BBC Review
Que Levante El Dedo is an unexpected treat, highly worthy of your attention.
Jon Lusk2008
In 1974, a little-known group from Sweden won the Eurovision Song Contest, thus eclipsing their Spanish competitor Pedro Pubill Calaf, a Catalan Romany (Gypsy) musician otherwise known as Peret. ABBA trounced the competition with their worldwide smash, Waterloo, at the time. But unlike the Swedish victors, Peret continues to make music, and if this fine album is any indication, he's still in rude artistic health.
As vintage YouTube clips demonstrate, Peret's voice has lost some of its youthful timbre. His impressive eyebrows have begun to change colour too, but he is now a more subtle singer, deploying his characterful, nasal, lived-in wail with a sinuous charm that is instantly endearing.
Peret's speciality is Rumba Catalana, that infectiously upbeat mix of flamenco and Latin American styles – not to be confused with its Cuban or Congolese cousins – which Gipsy Kings popularised internationally in the 1980s. Que Levante El Dedo is packed with crisply percussive examples, such as the title track, Ella Es Asi, Tu Y Las Nubes, and the driving Jalamandrú, which has the most hard-hitting and memorable chorus of the bunch.

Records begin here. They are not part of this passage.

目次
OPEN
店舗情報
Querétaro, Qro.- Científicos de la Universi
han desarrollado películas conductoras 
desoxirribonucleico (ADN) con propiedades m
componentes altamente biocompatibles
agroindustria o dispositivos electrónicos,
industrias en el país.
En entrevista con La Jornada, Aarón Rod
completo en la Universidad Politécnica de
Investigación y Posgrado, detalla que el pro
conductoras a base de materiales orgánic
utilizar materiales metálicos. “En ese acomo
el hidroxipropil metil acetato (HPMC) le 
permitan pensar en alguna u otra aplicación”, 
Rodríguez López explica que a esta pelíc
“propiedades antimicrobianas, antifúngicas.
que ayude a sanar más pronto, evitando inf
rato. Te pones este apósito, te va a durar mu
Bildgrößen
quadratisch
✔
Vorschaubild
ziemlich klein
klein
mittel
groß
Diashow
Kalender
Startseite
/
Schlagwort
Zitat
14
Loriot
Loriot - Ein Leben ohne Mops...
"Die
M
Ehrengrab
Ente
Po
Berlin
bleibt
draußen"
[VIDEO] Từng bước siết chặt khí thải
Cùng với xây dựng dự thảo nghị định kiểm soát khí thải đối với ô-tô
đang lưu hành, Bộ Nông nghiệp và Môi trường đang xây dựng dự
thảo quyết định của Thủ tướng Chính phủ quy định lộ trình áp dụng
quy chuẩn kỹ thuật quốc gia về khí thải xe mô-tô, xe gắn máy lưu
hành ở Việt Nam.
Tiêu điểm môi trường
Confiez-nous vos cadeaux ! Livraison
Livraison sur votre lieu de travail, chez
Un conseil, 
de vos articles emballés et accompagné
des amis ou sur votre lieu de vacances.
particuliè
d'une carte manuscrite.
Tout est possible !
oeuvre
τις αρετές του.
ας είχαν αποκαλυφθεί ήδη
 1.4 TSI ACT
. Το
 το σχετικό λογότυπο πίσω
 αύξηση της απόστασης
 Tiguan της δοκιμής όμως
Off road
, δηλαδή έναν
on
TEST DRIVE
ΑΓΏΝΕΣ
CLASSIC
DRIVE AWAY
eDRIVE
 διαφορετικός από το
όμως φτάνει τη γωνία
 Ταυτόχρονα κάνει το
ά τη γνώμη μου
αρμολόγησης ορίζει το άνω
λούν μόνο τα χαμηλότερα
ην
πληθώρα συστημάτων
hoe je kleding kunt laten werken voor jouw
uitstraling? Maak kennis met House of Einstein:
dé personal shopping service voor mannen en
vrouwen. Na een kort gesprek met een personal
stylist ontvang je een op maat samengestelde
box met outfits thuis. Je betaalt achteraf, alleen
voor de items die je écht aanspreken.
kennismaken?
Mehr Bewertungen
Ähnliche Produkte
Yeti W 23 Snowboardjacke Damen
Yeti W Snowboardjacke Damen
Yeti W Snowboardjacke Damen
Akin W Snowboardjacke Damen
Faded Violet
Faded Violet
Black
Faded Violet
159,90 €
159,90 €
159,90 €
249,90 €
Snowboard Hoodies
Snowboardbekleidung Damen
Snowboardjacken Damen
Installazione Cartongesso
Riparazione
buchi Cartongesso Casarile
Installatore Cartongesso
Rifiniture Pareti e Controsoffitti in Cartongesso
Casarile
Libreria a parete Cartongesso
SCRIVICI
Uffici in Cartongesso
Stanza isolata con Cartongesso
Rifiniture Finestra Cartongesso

It's party music par excellence, although the album is not without other flavours. These include the gentle Cuban guajira swing of La Fama No Me Cambiará, and a couple of flamenco styles in the reflective Son Para Ti and the plaintive Qué Voy a Hacer (What Am I Going To Do?) which is just the right side of schmaltzy in its heartfelt lament for lost love. The closing Xaví is an appealing oddity, dubbed 'funky' but with strong elements of psychedelic rock and Brazilian tropicalismo.
Peret wrote or co-wrote most of the tracks (all but the last sung in deliciously clear Spanish, rather than Catalan) and plays a gratifyingly propulsive acoustic guitar, while producer/arranger/percussionist/string and bass player Xavi Pérez has captured everything down to the palmas (hand claps) and spirited backing vocals to full effect, without any recourse to unnecessary effects. One of the year's undoubted highlights, Que Levante El Dedo is an unexpected treat, highly worthy of your attention.